Remember, however, that it is not “Jerusalem” to which John makes reference, but “new Jerusalem.” The figure of the new Jerusalem is drawn from the old Testament, yet is independent of it. Several of the components of the new Jerusalem of the Apocalypse are drawn from Ezekiel’s vision of the reconstructed temple (Ezek. 40-48). Stuart has well remarked:
The mind of the writer must have been most deeply imbued with that description of the prophet. Yet he is not so close an imitator as to expose himself to the appellation of a servile copyist. While everything in Ezekiel is perfectly before his mind, he ranges the field of vision for himself, and retains, modifies, omits, or creates anew, entirely at his pleasure. Hence while Ezekiel, after his usual copious manner, occupies nine chapters with his description of a new Jerusalem, and a new temple with its services, John occupies only twenty three verses, into which he has compressed all that is splendid and striking, while, at the same time, some portion of it is entirely original (Moses Stuart, Commentary on the Apocalypse, 11:378).

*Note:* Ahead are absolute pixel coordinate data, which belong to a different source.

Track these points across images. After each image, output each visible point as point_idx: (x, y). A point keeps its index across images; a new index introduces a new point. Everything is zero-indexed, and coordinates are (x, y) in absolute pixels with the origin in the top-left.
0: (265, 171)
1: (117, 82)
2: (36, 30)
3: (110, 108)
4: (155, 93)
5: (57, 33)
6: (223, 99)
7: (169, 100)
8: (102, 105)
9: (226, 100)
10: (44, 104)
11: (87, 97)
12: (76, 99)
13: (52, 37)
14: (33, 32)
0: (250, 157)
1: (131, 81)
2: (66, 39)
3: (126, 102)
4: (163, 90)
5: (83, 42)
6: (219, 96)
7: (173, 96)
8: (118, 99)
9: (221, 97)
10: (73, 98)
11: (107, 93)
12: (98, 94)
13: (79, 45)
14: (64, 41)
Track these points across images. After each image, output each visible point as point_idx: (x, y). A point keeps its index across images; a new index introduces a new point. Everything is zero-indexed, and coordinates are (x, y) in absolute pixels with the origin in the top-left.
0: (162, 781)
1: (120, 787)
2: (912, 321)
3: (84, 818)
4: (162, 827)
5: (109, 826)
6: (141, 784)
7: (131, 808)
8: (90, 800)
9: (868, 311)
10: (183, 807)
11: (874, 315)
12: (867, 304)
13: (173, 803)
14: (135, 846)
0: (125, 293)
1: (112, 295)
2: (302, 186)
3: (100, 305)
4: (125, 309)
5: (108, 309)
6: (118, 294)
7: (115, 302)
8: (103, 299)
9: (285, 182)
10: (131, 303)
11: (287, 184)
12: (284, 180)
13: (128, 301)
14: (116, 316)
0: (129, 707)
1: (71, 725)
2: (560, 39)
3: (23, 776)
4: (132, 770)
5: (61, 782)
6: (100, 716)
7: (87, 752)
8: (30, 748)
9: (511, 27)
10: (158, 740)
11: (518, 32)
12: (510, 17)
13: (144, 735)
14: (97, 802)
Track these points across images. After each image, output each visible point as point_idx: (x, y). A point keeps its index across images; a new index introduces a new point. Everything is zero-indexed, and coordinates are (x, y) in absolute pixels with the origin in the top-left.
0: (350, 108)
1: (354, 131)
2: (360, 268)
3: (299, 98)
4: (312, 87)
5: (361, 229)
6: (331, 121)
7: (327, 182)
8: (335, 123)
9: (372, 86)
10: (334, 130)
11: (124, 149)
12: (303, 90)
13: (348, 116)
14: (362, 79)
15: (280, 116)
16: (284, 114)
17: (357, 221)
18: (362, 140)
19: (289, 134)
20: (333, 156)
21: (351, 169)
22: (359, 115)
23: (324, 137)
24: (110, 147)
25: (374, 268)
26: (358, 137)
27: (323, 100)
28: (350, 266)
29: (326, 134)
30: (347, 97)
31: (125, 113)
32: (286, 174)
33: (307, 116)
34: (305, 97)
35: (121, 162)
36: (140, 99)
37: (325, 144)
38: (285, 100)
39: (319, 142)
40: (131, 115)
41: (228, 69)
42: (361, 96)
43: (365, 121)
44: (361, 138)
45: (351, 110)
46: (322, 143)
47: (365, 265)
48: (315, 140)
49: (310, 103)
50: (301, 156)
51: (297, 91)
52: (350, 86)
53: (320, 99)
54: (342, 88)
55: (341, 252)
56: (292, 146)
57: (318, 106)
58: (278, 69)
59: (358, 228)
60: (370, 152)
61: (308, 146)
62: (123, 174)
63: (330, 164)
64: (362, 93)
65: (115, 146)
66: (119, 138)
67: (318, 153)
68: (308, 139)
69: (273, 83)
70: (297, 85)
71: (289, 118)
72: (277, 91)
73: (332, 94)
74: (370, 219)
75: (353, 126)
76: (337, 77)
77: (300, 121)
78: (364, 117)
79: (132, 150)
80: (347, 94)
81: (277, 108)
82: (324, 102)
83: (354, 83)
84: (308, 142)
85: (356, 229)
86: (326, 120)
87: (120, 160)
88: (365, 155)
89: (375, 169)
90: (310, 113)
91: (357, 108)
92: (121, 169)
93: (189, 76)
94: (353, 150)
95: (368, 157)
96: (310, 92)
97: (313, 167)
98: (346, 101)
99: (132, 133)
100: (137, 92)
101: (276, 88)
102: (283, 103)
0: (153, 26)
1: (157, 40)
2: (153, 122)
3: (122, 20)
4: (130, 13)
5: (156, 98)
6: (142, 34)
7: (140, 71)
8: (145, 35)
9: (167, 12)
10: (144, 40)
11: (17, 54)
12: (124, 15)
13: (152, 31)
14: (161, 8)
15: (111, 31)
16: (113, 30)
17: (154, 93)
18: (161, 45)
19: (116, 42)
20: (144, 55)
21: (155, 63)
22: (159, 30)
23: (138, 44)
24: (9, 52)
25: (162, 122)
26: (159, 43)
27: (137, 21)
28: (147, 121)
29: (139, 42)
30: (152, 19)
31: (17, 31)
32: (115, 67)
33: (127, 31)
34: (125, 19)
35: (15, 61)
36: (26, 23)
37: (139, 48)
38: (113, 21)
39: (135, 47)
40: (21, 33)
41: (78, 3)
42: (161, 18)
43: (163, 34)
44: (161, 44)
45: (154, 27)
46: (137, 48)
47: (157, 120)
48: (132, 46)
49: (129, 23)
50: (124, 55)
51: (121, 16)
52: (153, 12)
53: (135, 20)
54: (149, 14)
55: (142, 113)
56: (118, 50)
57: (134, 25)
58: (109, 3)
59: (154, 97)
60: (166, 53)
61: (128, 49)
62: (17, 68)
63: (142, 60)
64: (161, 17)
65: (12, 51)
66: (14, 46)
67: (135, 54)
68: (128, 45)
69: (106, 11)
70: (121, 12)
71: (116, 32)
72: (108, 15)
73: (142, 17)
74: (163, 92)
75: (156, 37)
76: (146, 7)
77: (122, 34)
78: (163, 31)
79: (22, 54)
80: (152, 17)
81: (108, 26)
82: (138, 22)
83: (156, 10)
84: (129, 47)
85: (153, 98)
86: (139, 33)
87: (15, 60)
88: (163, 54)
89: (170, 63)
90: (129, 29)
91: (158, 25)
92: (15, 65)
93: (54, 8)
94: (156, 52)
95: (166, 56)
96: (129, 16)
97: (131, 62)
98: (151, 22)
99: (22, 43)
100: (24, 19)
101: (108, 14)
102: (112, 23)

The Jerusalem about which John speaks is “not ‘new’ in the sense of being a replica of the literal city by the same name, but in supernal contrast with its earthly counterpart” (The Seventh-Day Adventist Bible Commentary, VII:760). The Greek language leaves English a pauper in connection with the word new. English uses only one word to translate both kainos and neos. The same things may be described by both terms, depending upon the predominant idea. Behm explains, “neos is new in time or origin, i.e., young, with a suggestion of immaturity or of lack of respect for the old. Kaninos is what is new in nature, different from the usual, impressive, better than the old, superior in value or attraction” (Theological Dictionary of the New Testament, 111:447). In describing the heavenly Jerusalem John has used the word kainos, implying the new quality of his city. This fact points up a difference between the city seen by Ezekiel and that seen by John: Ezekiel was looking for a restored city and temple, whereas John saw an entirely new creation.
The “new Jerusalem” is the antithesis of the great Babylon in the book of Revelation. The new Jerusalem is pictured as “coming down out of heaven from God, prepared as a bride adorned for her husband” (Rev. 21:2, 10). Babylon is presented as “the woman . . . clothed in purple and scarlet, and adorned with gold and precious stones and pearls, having in her hand a gold cup full of abominations and of the unclean things of her immorality, . . . drunk with the blood of the saints, and with the blood of the witnesses of Jesus” (Rev. 17:4-6). Instead of coming down out of heaven, the overthrow of the harlot is described in the terms “Fallen, fallen is Babylon the great!” (Rev. 18:2).
The saints addressed in the book of Revelation were exhorted to “overcome.” The promises to those who overcome were expressed in different ways. To the saints at Philadelphia the Lord promised, “I will write upon him the name of My God, and the name of the city of My God, the new Jerusalem, which comes down out of heaven from My God. . . ” (Rev. 3:12). The new Jerusalem is an ideal city prepared for the victors (Rev. 21). Let us live in such a way that we may enter in. (Most of this article in taken from my book, The Old Testament in the Book of Revelation. FJ.)